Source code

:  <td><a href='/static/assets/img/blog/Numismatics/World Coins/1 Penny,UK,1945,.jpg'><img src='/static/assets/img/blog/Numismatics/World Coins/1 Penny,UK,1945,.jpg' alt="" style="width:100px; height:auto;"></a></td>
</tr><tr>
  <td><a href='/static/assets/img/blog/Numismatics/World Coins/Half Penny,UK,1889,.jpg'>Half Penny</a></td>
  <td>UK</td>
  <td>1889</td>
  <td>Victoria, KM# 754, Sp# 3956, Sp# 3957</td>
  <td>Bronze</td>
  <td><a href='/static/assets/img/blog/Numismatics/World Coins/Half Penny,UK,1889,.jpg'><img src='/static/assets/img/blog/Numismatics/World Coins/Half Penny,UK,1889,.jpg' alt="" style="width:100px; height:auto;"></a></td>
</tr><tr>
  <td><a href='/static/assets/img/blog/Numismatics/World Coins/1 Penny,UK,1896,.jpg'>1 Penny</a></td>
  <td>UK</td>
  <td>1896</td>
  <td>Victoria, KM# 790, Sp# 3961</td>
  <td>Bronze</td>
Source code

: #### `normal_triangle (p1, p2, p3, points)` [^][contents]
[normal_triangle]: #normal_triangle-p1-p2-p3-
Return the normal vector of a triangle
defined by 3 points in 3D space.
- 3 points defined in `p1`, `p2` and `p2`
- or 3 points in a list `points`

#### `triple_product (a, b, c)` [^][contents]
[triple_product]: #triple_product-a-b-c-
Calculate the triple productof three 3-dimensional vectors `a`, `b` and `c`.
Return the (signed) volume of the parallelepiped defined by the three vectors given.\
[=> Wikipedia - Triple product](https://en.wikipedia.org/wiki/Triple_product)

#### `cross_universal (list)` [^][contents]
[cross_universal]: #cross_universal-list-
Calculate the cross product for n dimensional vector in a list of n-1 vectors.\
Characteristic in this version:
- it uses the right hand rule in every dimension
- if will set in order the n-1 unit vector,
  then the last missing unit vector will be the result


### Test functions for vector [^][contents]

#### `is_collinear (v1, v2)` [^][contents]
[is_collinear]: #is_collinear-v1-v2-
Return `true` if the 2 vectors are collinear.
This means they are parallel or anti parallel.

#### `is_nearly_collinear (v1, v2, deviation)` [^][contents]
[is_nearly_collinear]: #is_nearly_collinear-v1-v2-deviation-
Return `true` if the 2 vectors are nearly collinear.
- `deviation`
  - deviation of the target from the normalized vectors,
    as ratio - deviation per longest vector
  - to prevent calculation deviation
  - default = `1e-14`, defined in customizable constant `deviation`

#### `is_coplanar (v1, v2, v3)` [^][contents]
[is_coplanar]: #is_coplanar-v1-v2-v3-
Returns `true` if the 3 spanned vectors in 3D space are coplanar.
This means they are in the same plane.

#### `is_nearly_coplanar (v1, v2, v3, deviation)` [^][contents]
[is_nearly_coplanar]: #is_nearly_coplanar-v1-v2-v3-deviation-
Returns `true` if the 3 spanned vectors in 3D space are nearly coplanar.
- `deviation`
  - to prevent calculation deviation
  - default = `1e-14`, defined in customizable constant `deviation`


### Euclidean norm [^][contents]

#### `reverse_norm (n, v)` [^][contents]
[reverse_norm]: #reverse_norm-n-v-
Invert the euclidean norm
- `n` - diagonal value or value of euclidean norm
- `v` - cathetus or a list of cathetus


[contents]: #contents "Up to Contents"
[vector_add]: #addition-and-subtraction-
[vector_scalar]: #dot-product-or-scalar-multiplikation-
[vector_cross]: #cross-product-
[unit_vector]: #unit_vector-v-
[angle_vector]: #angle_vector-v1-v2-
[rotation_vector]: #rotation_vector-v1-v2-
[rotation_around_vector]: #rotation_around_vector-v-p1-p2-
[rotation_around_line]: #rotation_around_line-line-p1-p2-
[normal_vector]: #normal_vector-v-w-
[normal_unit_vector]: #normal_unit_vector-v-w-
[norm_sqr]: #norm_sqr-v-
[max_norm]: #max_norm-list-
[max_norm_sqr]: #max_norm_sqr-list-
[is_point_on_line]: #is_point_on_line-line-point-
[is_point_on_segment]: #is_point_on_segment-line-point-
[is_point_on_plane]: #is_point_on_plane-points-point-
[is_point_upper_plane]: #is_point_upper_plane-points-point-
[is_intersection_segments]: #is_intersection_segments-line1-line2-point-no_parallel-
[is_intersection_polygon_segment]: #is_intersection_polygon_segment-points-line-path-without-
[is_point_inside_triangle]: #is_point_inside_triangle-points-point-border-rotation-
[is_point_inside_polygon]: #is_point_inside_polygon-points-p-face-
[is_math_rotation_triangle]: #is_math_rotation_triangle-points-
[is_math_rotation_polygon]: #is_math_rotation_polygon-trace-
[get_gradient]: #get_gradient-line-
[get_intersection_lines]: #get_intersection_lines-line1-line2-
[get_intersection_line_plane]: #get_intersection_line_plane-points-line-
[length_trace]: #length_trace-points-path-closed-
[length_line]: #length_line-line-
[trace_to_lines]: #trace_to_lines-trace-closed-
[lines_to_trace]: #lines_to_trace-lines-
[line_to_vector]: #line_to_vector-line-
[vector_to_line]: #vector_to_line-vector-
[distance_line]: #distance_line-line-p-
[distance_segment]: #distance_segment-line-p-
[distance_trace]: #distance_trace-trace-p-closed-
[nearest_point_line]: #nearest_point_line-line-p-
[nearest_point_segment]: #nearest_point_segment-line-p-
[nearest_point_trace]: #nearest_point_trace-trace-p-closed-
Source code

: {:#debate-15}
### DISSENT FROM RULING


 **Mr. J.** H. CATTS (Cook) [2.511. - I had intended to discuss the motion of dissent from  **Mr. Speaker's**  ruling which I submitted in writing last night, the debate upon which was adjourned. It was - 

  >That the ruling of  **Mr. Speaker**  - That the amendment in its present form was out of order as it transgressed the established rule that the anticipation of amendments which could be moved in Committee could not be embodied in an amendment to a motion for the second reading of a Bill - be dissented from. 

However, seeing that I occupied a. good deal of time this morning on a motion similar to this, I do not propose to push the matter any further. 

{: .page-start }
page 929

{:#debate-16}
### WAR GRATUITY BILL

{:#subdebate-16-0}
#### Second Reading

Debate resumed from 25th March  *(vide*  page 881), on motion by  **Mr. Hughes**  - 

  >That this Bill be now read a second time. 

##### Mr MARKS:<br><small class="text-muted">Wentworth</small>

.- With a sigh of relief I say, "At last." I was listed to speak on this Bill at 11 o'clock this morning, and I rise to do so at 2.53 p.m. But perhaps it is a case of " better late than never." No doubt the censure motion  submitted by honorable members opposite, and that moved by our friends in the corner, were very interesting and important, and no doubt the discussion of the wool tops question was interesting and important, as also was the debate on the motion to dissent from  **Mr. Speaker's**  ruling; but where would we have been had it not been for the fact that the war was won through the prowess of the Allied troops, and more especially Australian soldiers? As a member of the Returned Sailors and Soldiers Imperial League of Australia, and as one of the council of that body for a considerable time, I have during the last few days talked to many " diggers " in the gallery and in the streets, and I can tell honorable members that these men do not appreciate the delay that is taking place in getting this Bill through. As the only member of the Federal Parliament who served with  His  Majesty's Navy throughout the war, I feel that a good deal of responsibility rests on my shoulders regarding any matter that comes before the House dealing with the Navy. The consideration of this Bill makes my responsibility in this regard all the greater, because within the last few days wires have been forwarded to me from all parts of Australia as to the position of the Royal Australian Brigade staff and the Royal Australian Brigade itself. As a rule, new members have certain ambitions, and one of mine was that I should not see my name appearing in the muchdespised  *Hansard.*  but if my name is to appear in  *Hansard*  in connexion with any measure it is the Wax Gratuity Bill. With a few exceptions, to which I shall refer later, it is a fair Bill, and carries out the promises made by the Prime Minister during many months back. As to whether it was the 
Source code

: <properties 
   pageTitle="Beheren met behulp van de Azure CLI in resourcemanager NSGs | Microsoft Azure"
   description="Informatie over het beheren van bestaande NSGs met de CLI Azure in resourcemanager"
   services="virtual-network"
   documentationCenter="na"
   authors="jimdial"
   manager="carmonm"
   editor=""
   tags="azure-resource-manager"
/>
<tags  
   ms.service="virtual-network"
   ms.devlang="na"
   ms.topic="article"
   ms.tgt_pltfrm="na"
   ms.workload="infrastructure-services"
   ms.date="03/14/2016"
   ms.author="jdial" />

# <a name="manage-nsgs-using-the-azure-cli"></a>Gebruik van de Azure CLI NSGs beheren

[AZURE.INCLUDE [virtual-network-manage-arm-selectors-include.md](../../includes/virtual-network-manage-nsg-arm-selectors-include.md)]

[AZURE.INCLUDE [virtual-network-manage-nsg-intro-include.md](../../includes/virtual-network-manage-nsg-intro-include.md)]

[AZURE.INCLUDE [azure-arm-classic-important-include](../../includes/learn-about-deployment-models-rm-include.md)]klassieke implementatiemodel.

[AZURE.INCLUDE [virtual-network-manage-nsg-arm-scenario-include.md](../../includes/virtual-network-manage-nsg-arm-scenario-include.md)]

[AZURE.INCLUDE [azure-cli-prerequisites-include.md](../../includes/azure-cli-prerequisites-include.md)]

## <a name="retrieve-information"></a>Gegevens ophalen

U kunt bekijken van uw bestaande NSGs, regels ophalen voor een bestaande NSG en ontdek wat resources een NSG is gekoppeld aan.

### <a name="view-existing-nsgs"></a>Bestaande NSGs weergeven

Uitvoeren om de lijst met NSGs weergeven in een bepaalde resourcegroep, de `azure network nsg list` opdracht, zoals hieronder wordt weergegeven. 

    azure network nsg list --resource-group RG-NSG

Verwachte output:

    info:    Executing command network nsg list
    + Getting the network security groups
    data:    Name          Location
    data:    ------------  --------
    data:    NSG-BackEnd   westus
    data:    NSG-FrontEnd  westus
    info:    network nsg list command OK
◆ ◆ ◆ ◆ ◆
ASSIGNED TASK: List each line above that contains the word "Calculate", treating uppercase and lowercase as different.

TASK RESULT:
Calculate the triple productof three 3-dimensional vectors `a`, `b` and `c`.
Calculate the cross product for n dimensional vector in a list of n-1 vectors.\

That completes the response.